Charcot, An Extraordinary Man Of Science

Charcot, an extraordinary man of science

Jean-Martin Charcot was a famous physician and neurologist. He was born in Paris in 1825, and his contributions had definite consequences, both in medicine and in psychology. He was a student of the famous Guillaume Duchenne, from Bologna. Both he and Charcot are considered the fathers of neurology. But not only that. Charcot was also the most important precursor of psychoanalysis.

He worked for 30 years at the famous Hospital da Salpêtrière. When Charcot arrived at the scene, he had about 5000 patients. Approximately 3000 of them had mental problems. This hospital also offered training for new doctors and experiments with new methods. It was the most important medical center in the world at the time, in everything that had to do with the brain.

Charcot became very famous in Europe when he started using hypnosis as a method of treating hysteria. He was, above all, a man of science, and that is why he was open to all new developments in the field of medicine. His observations led him to take a special interest in hysteria, a disorder he exploited more than any other of his contemporaries.

Charcot and his arrival at Salpêtrière

Charcot’s new patients were of every type. Prostitutes, vagabonds, people with cognitive problems and others who had been rejected by society. The Salpêtrière was known in the meantime as the great asylum of human miseries or the “pandemonium of insanity”. It was Charcot who turned this chaotic place into the most important medical research center in Europe.

Charcot and the hysteria

Since the time of Hippocrates, the uterus was spoken of as a mobile organ that roamed the woman’s body. When this organ reached the chest, it caused severe symptoms. Among them, strange convulsions and shortness of breath. This became known as hysteria. Many women had such symptoms. It was then thought that hysteria was a condition unique to women.

Until Charcot’s arrival, most patients were not being treated. Most women, in turn, had been diagnosed as hysterical. However, the French doctor noted that some men also had symptoms that could be categorized as hysterical. And women, in addition to shortness of breath and convulsions, also had rare manifestations of the disease, such as blindness or paralysis. The common thing in all these cases is that there was no medical explanation.

the hysteria

Jean-Martin Charcot was, above all, a student of the brain. His investigations allowed the creation of the foundations to understand diseases such as sclerosis. It has also helped to clarify many aspects of cerebral hemorrhages and other illnesses such as Friedreich’s ataxia and Tourette’s syndrome. However, his curiosity took him again and again to the pavilion of the so-called simple epileptics. There, 90% of the patients had been diagnosed as hysterical and neurasthenic.
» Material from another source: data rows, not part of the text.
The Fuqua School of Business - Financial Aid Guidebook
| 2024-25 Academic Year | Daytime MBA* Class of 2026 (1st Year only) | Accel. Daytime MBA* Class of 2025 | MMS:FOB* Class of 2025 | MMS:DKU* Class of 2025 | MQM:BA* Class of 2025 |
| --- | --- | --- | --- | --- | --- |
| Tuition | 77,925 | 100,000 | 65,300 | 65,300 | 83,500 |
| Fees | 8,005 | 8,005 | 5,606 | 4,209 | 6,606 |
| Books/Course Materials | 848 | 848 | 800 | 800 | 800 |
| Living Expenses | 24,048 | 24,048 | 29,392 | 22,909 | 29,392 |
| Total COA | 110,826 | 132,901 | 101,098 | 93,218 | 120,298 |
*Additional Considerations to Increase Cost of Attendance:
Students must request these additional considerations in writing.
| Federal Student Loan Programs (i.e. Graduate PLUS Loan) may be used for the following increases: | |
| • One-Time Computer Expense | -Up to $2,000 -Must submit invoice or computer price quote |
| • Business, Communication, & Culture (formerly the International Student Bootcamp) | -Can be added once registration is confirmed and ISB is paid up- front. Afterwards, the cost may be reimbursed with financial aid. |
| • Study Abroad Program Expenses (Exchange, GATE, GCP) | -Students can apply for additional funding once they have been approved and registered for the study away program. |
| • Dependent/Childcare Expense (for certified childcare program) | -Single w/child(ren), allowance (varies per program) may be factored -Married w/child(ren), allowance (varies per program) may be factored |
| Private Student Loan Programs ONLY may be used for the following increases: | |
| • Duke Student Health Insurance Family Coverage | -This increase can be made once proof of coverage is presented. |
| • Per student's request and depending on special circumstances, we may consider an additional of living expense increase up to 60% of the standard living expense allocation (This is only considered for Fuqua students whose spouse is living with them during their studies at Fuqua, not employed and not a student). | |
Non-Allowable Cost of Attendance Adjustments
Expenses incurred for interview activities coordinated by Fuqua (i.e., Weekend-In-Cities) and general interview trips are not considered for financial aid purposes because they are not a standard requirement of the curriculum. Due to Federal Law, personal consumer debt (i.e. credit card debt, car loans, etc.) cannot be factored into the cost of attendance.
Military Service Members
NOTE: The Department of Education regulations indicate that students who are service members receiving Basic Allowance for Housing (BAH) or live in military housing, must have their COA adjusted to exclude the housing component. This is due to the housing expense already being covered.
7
Charcot, a source of debates

Charcot found that the hysteria was in the brain, not the uterus. He also postulated that the origin of these seizures, shortness of breath, paralysis, and other unexplained symptoms could lie in past experiences. Almost simultaneously, he proposed the idea that this ailment could be treated through hypnosis. That’s how one of the most fascinating spaces of that time emerged: the Tuesday sessions.

In them Charcot presented the cases of hysteria on a real theater stage. The French doctor showed, one by one, how the symptoms disappeared in the state of hypnosis. And not all of them were women: it was proved that this also happened to men.
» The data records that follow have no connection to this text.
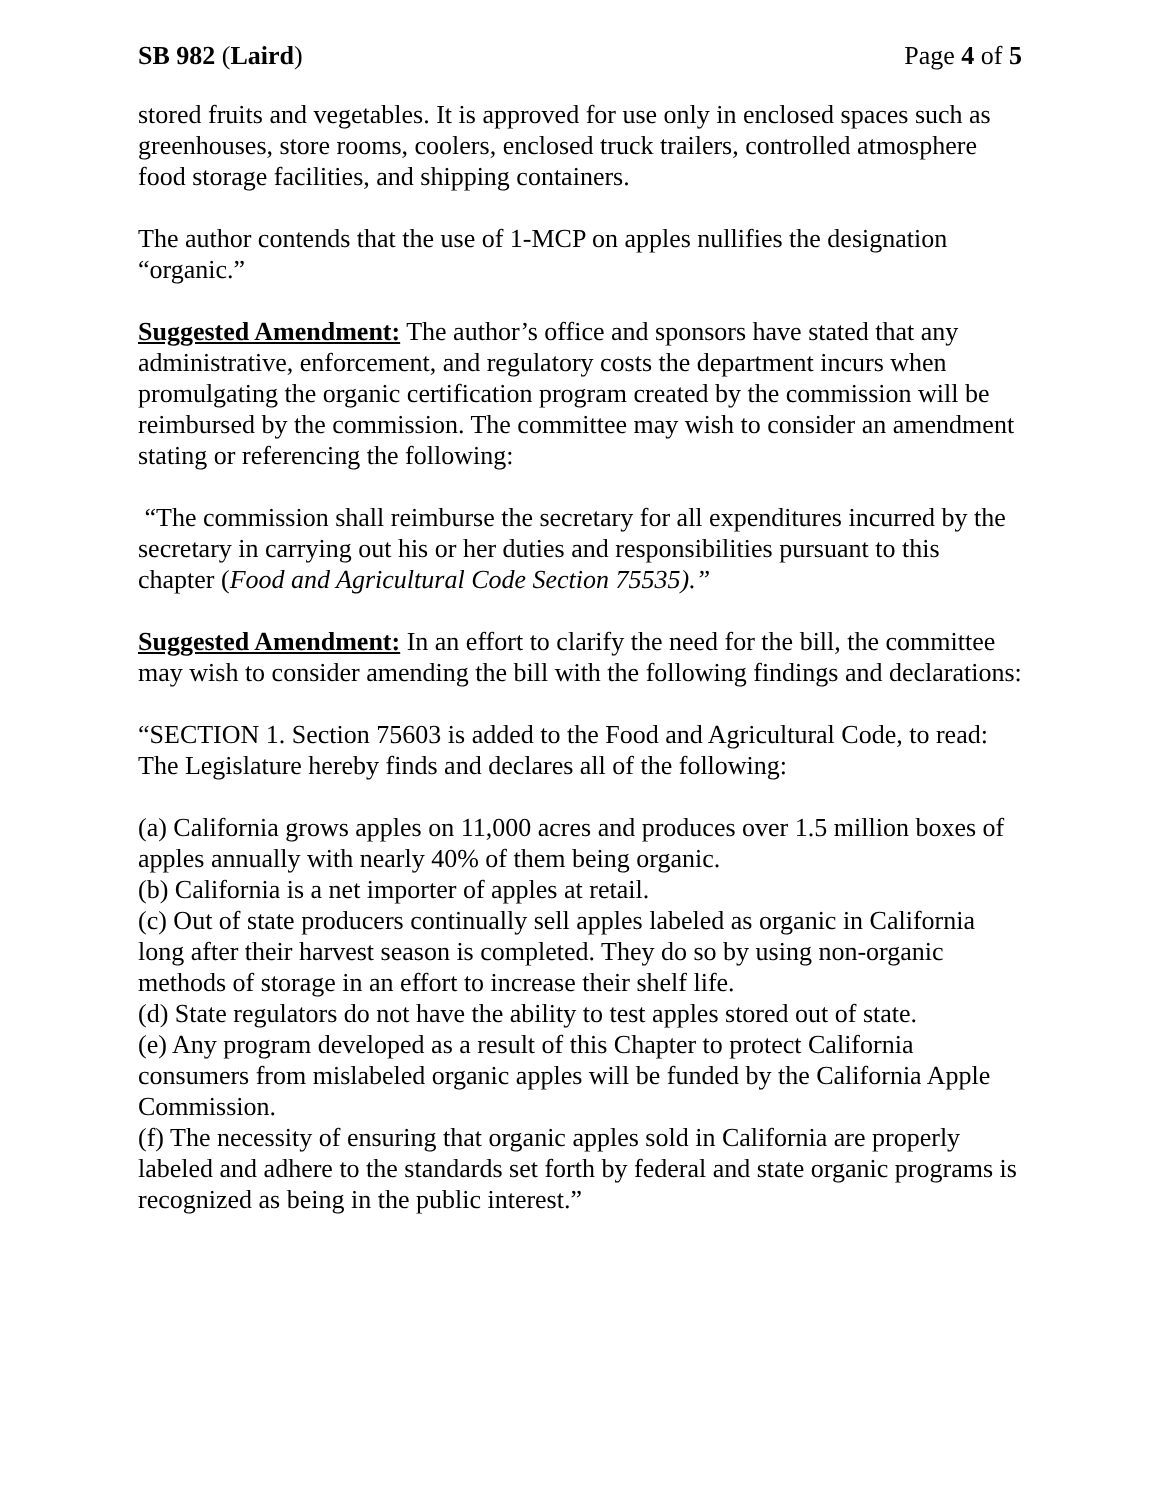SB 982 (Laird) Page 4 of 5
stored fruits and vegetables. It is approved for use only in enclosed spaces such as greenhouses, store rooms, coolers, enclosed truck trailers, controlled atmosphere food storage facilities, and shipping containers.
The author contends that the use of 1-MCP on apples nullifies the designation “organic.”
Suggested Amendment: The author’s office and sponsors have stated that any administrative, enforcement, and regulatory costs the department incurs when promulgating the organic certification program created by the commission will be reimbursed by the commission. The committee may wish to consider an amendment stating or referencing the following:
“The commission shall reimburse the secretary for all expenditures incurred by the secretary in carrying out his or her duties and responsibilities pursuant to this chapter (Food and Agricultural Code Section 75535).”
Suggested Amendment: In an effort to clarify the need for the bill, the committee may wish to consider amending the bill with the following findings and declarations:
“SECTION 1. Section 75603 is added to the Food and Agricultural Code, to read: The Legislature hereby finds and declares all of the following:
(a) California grows apples on 11,000 acres and produces over 1.5 million boxes of apples annually with nearly 40% of them being organic.
(b) California is a net importer of apples at retail.
(c) Out of state producers continually sell apples labeled as organic in California long after their harvest season is completed. They do so by using non-organic methods of storage in an effort to increase their shelf life.
(d) State regulators do not have the ability to test apples stored out of state.
(e) Any program developed as a result of this Chapter to protect California consumers from mislabeled organic apples will be funded by the California Apple Commission.
(f) The necessity of ensuring that organic apples sold in California are properly labeled and adhere to the standards set forth by federal and state organic programs is recognized as being in the public interest.”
Charcot, a source of debates

Charcot was heavily criticized by many of his contemporaries. They accused him of being unscientific and of having turned his Tuesday sessions into a circus. The claims were not fair. Charcot had a profound scientific spirit and for that very reason he did not deny any option. He quickly found analogies between hysteria and hypnosis.
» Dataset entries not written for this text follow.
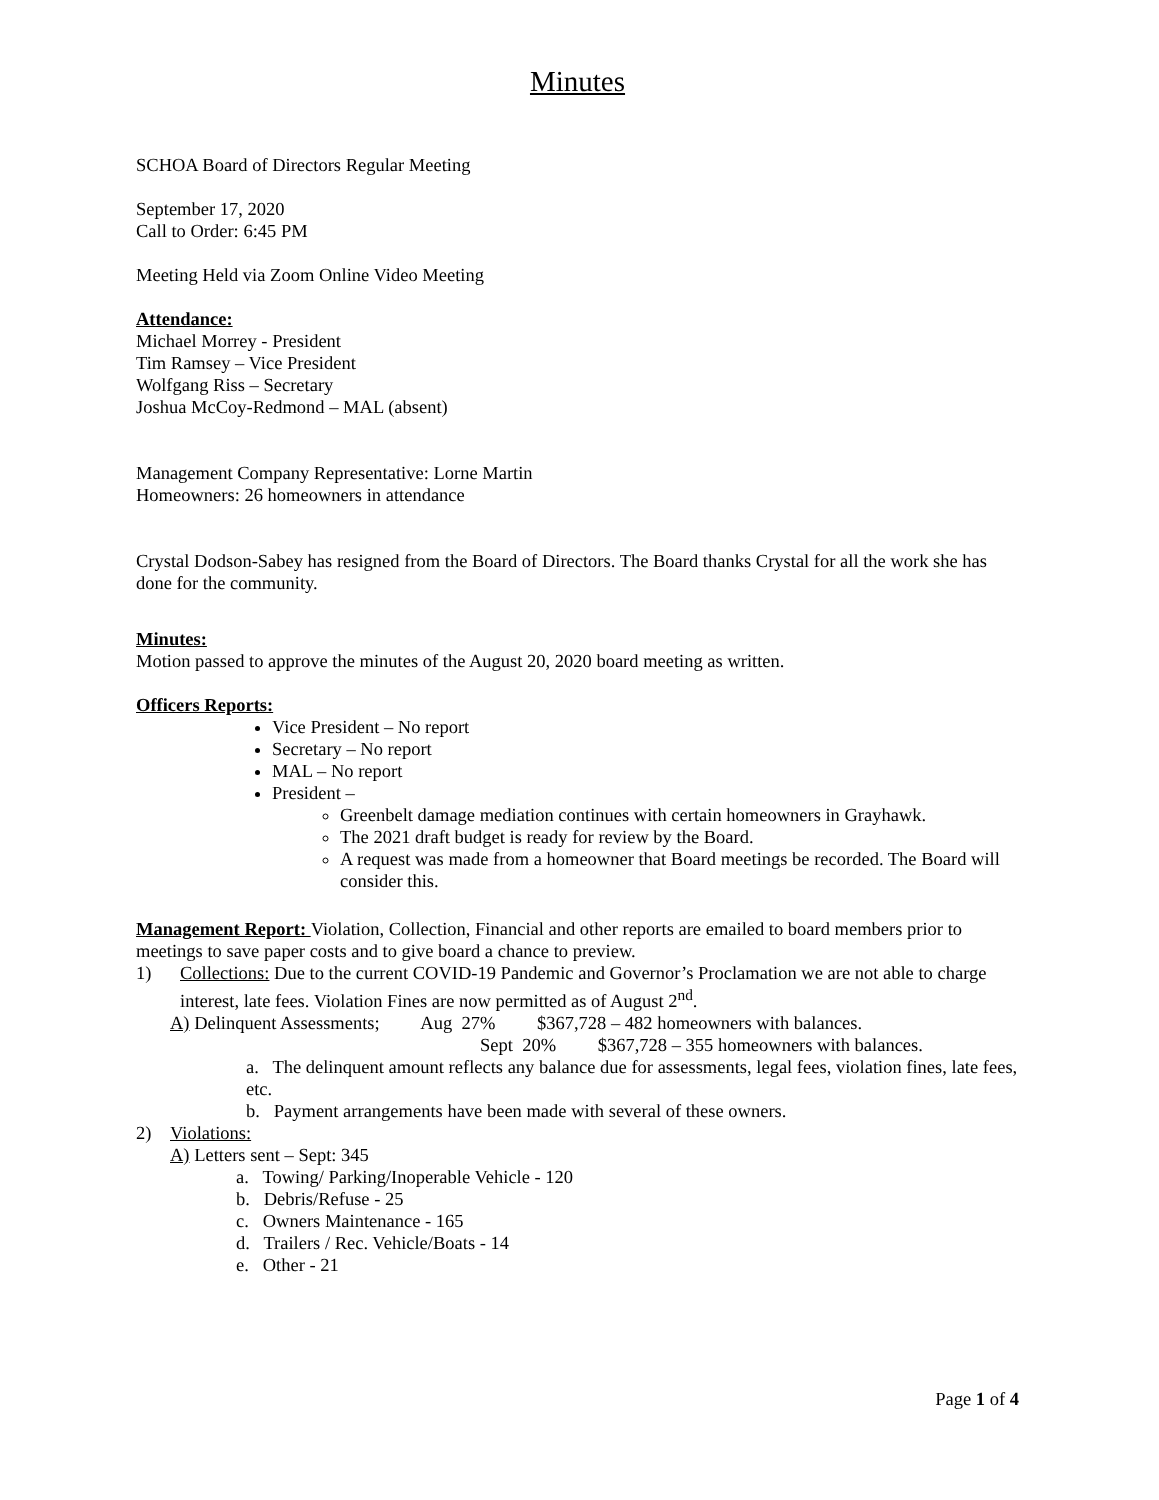Minutes
SCHOA Board of Directors Regular Meeting
September 17, 2020
Call to Order: 6:45 PM
Meeting Held via Zoom Online Video Meeting
Attendance:
Michael Morrey - President
Tim Ramsey – Vice President
Wolfgang Riss – Secretary
Joshua McCoy-Redmond – MAL (absent)
Management Company Representative: Lorne Martin
Homeowners: 26 homeowners in attendance
Crystal Dodson-Sabey has resigned from the Board of Directors. The Board thanks Crystal for all the work she has done for the community.
Minutes:
Motion passed to approve the minutes of the August 20, 2020 board meeting as written.
Officers Reports:
Vice President – No report
Secretary – No report
MAL – No report
President –
Greenbelt damage mediation continues with certain homeowners in Grayhawk.
The 2021 draft budget is ready for review by the Board.
A request was made from a homeowner that Board meetings be recorded. The Board will consider this.
Management Report: Violation, Collection, Financial and other reports are emailed to board members prior to meetings to save paper costs and to give board a chance to preview.
1) Collections: Due to the current COVID-19 Pandemic and Governor’s Proclamation we are not able to charge interest, late fees. Violation Fines are now permitted as of August 2<sup>nd</sup>.
A) Delinquent Assessments; Aug 27% $367,728 – 482 homeowners with balances.
Sept 20% $367,728 – 355 homeowners with balances.
a. The delinquent amount reflects any balance due for assessments, legal fees, violation fines, late fees, etc.
b. Payment arrangements have been made with several of these owners.
2) Violations:
A) Letters sent – Sept: 345
a. Towing/ Parking/Inoperable Vehicle - 120
b. Debris/Refuse - 25
c. Owners Maintenance - 165
d. Trailers / Rec. Vehicle/Boats - 14
e. Other - 21
Page 1 of 4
Charcot proposed the existence of a traumatic hysteria, that is, triggered by an event that had a profound impact on the person’s mind. He stressed that hypnosis consists of an order that the patient fulfills by suggestion. In traumatic hysteria something similar occurs. Trauma is like self-hypnosis: the order is in the trauma and makes the subject start acting unconsciously, in a strange way.

woman having seizures

One of Charcot’s great contributions was precisely to have isolated the concept of “trauma” in the mind and to have developed this notion. From the important contributions of this great French scientist, one of his students, Sigmund Freud, discovered psychoanalysis.